Hakan Reyhan
  1. Haberler
  2. Yazarlar
  3. Haber
  4. İklim (Ticareti) Yasası

İklim (Ticareti) Yasası

En başta şu tespiti yapmak gerekir: Dünyanın en iyi iklim yasası çıkartılsa dahi ülkemizin küresel ısınma ve iklim değişikliğinden kaynaklanan sorunlarını temelden çözmek mümkün değildir.

featured
Player Alanı

En başta şu tespiti yapmak gerekir: Dünyanın en iyi iklim yasası çıkartılsa dahi ülkemizin küresel ısınma ve iklim değişikliğinden kaynaklanan sorunlarını temelden çözmek mümkün değildir.

Yani herhangi bir yasa iklim krizinin nedenlerini ortadan kaldırmaya muktedir olamaz, sadece sonuçların yarattığı tahribatlarla ilgili bazı iyileştirici düzenlemeler yapılabilir.

Neden mi? Çünkü iklim krizinin kaynağı atmosferik düzlemde ele alınabilir niteliktedir ve ancak dünya ülkelerinin ortak iradesi, çalışmaları ve güçlü radikal yaptırımlarıyla sorun temelden çözülebilir.

» **Veri kesitleri**:
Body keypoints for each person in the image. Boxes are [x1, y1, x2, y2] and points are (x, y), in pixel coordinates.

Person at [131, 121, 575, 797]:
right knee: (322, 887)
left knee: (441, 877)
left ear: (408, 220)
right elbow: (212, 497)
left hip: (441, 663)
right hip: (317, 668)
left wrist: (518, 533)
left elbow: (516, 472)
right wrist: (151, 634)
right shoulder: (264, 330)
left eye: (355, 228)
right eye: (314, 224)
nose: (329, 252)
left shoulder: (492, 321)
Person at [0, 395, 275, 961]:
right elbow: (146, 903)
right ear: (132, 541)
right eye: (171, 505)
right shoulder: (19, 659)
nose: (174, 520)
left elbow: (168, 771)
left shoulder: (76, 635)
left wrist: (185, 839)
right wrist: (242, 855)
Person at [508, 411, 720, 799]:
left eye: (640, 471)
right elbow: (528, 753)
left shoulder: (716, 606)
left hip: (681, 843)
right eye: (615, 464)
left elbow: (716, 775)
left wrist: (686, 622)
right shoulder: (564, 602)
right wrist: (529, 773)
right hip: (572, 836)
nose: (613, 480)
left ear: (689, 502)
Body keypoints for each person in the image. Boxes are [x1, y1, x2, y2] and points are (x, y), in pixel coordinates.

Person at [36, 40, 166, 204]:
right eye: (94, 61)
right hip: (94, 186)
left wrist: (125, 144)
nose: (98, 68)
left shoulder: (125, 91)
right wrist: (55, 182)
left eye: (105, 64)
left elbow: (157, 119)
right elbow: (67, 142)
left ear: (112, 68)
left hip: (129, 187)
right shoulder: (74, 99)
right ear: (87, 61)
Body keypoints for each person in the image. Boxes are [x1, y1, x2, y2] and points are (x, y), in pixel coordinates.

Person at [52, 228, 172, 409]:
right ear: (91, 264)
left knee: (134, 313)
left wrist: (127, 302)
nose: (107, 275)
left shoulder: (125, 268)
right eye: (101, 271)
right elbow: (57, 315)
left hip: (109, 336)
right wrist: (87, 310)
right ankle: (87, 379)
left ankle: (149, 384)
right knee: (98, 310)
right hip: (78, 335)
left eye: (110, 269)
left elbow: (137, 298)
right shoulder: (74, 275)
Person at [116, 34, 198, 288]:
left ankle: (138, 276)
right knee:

==

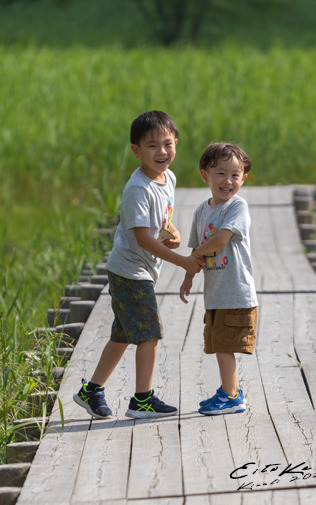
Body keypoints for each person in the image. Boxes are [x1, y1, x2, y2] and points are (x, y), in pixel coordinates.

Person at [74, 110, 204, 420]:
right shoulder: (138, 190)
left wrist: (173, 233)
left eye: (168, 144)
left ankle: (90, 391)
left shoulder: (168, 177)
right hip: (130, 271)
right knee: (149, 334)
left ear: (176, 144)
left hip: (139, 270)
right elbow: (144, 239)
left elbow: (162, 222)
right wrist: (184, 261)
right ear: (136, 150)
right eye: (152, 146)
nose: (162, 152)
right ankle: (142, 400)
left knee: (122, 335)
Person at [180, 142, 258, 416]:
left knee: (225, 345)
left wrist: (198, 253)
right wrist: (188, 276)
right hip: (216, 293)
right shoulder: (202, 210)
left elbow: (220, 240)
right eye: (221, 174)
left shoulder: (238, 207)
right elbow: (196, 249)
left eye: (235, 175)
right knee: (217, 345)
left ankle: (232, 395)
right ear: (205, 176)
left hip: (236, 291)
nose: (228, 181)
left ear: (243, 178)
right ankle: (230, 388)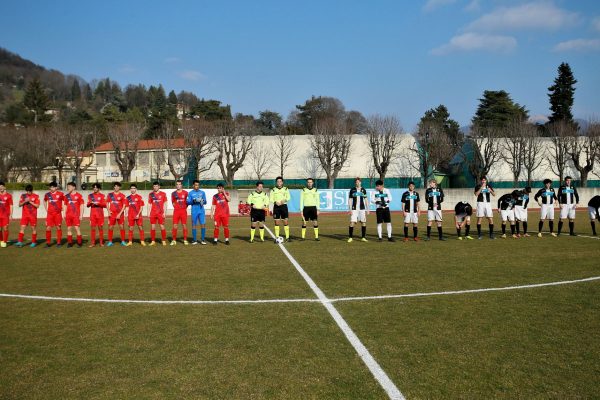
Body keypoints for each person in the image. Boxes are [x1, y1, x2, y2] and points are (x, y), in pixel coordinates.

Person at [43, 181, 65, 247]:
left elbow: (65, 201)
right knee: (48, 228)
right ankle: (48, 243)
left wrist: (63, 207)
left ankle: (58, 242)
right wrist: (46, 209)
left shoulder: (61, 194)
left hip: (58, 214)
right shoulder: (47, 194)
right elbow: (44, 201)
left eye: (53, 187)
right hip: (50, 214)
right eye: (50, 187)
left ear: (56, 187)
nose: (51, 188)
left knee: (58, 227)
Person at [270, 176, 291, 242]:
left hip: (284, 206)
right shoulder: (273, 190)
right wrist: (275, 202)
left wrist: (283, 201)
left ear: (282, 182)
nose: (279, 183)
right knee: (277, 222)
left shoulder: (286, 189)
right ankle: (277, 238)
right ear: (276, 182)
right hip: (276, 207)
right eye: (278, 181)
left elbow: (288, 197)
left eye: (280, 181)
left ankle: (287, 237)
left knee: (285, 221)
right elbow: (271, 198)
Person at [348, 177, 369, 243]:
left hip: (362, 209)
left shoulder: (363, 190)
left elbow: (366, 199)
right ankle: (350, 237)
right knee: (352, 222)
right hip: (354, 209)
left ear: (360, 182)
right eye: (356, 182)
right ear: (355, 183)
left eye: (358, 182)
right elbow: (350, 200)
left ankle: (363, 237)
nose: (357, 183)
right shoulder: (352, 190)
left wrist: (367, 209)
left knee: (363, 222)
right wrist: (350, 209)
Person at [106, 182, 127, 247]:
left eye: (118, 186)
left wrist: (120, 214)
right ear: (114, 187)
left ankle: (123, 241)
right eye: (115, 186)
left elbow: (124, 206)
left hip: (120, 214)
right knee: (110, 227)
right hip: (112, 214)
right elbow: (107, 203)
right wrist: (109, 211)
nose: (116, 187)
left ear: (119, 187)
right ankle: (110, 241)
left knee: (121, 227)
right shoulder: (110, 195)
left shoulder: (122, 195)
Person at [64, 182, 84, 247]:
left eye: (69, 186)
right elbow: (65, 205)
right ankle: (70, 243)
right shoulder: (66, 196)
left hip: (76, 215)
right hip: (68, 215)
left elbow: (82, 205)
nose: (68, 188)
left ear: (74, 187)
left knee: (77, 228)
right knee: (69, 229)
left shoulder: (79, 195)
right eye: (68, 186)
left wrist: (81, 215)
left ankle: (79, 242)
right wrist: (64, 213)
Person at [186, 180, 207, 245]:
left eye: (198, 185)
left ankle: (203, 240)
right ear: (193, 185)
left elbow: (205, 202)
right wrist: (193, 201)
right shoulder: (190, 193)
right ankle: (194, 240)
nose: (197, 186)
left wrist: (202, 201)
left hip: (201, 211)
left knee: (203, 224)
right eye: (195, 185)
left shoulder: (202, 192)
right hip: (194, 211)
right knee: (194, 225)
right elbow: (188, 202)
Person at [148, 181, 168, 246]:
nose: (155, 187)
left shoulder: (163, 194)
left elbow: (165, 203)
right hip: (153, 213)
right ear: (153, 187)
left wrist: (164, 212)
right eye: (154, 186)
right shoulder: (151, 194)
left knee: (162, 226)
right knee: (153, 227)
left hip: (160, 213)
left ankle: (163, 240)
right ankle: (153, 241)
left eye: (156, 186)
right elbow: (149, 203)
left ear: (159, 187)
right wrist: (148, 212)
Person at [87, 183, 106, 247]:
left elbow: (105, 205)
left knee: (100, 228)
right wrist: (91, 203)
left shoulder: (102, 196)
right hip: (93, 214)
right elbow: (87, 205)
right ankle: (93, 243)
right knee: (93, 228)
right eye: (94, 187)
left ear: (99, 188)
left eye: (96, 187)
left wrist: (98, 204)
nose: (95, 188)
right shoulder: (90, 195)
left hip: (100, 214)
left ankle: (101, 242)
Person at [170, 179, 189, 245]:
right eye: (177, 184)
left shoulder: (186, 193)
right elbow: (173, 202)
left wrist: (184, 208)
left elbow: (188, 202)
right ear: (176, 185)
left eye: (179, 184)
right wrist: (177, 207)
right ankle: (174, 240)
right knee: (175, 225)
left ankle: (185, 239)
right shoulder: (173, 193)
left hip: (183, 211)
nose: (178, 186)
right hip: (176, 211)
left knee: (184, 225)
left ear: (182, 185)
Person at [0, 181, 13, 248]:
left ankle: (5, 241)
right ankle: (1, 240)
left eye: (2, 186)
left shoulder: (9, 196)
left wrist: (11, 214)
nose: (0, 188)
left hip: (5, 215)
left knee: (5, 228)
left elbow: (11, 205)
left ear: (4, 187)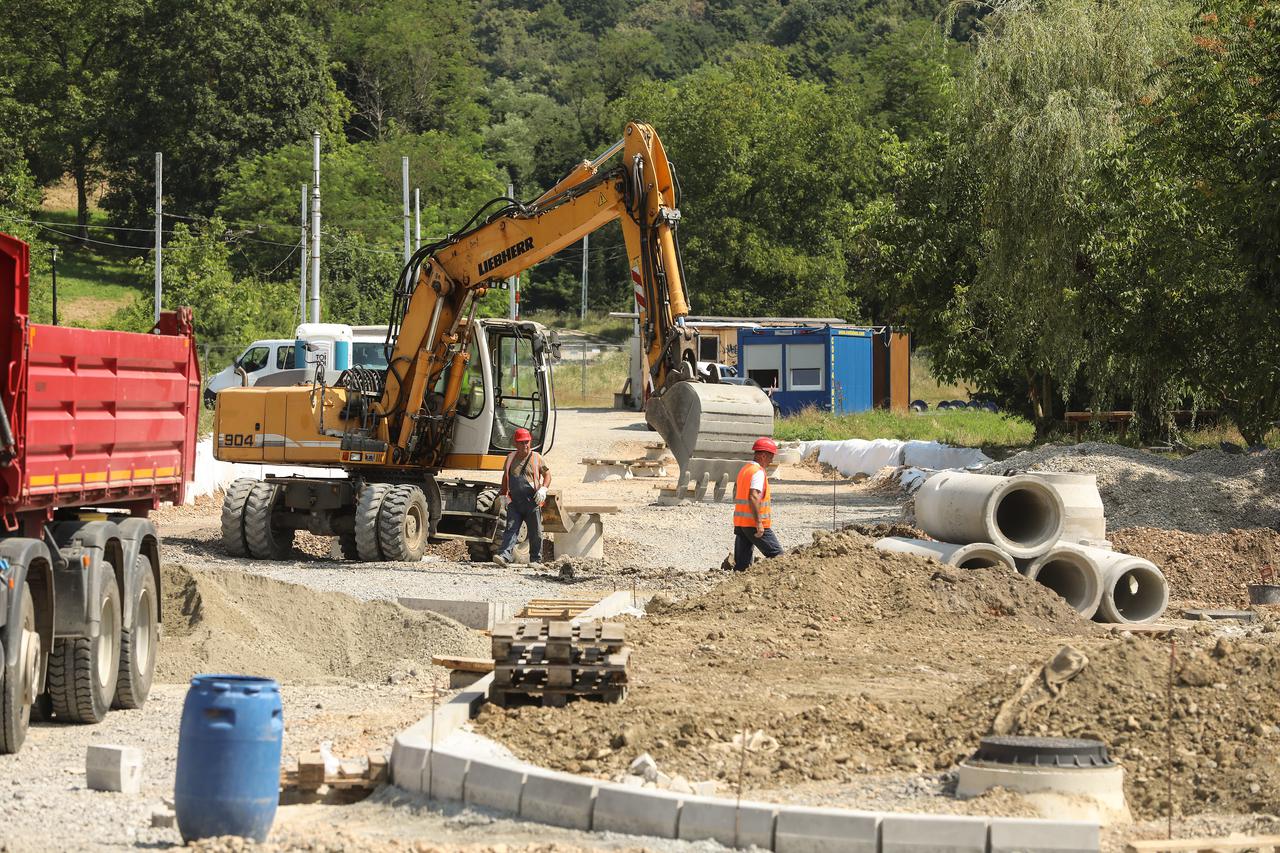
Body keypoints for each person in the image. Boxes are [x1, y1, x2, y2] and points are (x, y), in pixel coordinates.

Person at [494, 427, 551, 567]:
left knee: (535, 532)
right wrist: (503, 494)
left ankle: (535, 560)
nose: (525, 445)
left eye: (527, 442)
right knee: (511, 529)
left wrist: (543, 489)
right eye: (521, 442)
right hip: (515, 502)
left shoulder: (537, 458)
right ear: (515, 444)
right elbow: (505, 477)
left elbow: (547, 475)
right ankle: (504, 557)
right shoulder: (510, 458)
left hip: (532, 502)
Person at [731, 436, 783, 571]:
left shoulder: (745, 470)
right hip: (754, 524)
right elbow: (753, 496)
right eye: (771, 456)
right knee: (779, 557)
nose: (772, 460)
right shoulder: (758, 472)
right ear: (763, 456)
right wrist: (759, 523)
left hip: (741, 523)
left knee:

» **Yapacağınız iş**: İklim yasası yazısında "Yani herhangi bir" sözleriyle başlayıp "iyileştirici düzenlemeler yapılabilir." sözleriyle biten bölümü hiç değiştirmeden yeniden yazın.

» **Bu göreve yanıt**:
Yani herhangi bir yasa iklim krizinin nedenlerini ortadan kaldırmaya muktedir olamaz, sadece sonuçların yarattığı tahribatlarla ilgili bazı iyileştirici düzenlemeler yapılabilir.